#### EXERCISE PASSAGE:
== Segment start ==
Friday, May 11, 2018

The Siren is Still Taking Trophies

Terribly sad news: Scott Hutchison, 36, lead singer and songwriter for the Scottish rock band Frightened Rabbit fulfilled a longstanding promise and swam to the Siren in the waters of the Firth of Forth. His body was found at Port Edgar.

Hutchison struggled with Major Depressive Disorder and as with Chris Cornell and Chester Bennington, made his struggle the focus of his art. Which is painfully ironic since all the music I've heard so far from this band (who, like Lil' Peep, I hadn't heard of before this tragedy) has a powerful healing and transcendent quality to it. 

Chris Cornell used rage to transfigure his depression into a kind of holy terror, where Hutchison seemed to transmute a general sense of resignation into a healing sorrow. Equally cathartic, but different roads. Check his stuff out, it's gorgeous.

I guess channeling terrible pain into beautiful music is a Scottish specialty.

Of course, the 800-pound gorilla in the room is in fact the Siren. We're coming up fast and furious on the anniversary of Cornell's death on the Detroit River and the 21st anniversary of Jeff Buckley's death on the Mississippi and now we have another extraordinary troubadour dying on another legendary river.

What's more, we just past the 50th anniversary of the first modern invocation of the Siren by Tim Buckley on the final episode of the The Monkees TV show, a week before the 50th anniversary of 2001: A Space Odyssey. 

We also can't ignore that this latest Siren-summoning took place mere minutes downstream from the birthplace of the woman unwittingly chosen to fully bring this ancient elemental into the postmodern world.

And following the tangled semiotic thrulines of the past 12 months, we need to also make note that Hutchison went missing the day after the "Heavenly (or Las Vegas) Bodies" Met Gala, which singer Rihanna appeared as a Pearly Pope and insta-celebrity Cardi B came as the Pearly Dewdrip High Priestess, accompanied by designer Jeremy Scott....

...who dressed in a outfit clearly inspired by Elvis in his Heaven or Las Vegas years. More on those outfits later. 

Australia-- which keeps popping up in all this-- just saw its worst mass shooting in 22 years, in the Margaret River region of Western Australia. As you know, the name Margaret means "Pearl."
== Segment end ==
#### DATA UNDER STUDY:
== Segment start ==
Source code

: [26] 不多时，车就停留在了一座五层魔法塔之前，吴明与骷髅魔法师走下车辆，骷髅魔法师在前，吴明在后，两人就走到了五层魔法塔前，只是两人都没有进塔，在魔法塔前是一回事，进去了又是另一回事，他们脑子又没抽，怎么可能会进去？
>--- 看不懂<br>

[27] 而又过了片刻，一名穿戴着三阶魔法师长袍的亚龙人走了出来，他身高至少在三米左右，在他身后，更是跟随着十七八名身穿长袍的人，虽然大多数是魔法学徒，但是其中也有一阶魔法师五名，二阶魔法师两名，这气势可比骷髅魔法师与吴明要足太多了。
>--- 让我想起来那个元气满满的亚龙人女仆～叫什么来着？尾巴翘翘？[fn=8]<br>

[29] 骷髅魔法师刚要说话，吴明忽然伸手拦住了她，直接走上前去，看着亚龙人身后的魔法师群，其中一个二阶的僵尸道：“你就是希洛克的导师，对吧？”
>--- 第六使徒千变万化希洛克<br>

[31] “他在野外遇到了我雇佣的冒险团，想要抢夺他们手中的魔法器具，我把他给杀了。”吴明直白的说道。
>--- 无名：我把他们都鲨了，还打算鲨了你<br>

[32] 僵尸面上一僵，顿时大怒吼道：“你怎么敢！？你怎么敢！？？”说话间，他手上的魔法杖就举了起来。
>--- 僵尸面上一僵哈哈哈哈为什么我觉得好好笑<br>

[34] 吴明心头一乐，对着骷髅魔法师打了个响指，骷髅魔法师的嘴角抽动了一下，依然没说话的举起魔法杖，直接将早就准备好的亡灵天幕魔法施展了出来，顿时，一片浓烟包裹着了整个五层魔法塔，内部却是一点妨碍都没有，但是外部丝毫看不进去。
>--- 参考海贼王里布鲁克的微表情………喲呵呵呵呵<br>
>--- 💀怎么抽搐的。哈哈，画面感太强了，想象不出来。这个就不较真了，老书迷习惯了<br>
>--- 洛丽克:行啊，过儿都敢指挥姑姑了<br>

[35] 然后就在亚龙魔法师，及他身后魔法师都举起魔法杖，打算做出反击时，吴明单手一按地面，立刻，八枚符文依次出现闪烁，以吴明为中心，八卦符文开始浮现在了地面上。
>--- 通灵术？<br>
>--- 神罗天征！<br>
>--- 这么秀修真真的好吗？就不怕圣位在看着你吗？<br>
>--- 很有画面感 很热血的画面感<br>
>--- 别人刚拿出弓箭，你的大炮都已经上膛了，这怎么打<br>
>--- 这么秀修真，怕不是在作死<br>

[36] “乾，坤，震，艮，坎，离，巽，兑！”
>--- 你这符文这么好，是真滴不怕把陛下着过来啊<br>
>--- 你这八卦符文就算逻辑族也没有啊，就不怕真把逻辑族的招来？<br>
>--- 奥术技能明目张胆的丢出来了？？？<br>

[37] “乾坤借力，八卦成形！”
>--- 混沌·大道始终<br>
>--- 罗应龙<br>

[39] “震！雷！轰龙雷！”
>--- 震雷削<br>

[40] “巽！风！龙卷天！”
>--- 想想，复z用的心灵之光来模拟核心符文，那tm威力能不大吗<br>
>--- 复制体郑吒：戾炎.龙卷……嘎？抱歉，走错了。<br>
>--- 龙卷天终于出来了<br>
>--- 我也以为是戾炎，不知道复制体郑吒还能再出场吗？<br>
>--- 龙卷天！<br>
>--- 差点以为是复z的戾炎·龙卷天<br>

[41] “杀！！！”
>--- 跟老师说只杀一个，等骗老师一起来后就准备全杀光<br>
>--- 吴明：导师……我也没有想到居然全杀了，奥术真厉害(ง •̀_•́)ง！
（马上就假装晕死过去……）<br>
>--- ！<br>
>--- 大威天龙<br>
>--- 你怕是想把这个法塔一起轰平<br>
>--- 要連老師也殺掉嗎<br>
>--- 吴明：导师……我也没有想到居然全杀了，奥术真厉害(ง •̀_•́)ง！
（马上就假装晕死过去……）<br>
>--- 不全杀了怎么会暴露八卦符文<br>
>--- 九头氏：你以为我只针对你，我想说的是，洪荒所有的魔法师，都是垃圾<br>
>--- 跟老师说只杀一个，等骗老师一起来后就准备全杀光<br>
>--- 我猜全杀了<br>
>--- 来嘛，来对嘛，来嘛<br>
== Segment end ==
#### USING THE INFORMATION:
- A) From the post on Scott Hutchison, reproduce the stretch from "I guess channeling" through "A Space Odyssey." word for word.
- B) According to the post on Scott Hutchison, which people appeared at the "Heavenly (or Las Vegas) Bodies" Met Gala? List every one.

#### SOLUTIONS IN ORDER:
- A)
I guess channeling terrible pain into beautiful music is a Scottish specialty.

Of course, the 800-pound gorilla in the room is in fact the Siren. We're coming up fast and furious on the anniversary of Cornell's death on the Detroit River and the 21st anniversary of Jeff Buckley's death on the Mississippi and now we have another extraordinary troubadour dying on another legendary river.

What's more, we just past the 50th anniversary of the first modern invocation of the Siren by Tim Buckley on the final episode of the The Monkees TV show, a week before the 50th anniversary of 2001: A Space Odyssey.

- B)
Rihanna
Cardi B
Jeremy Scott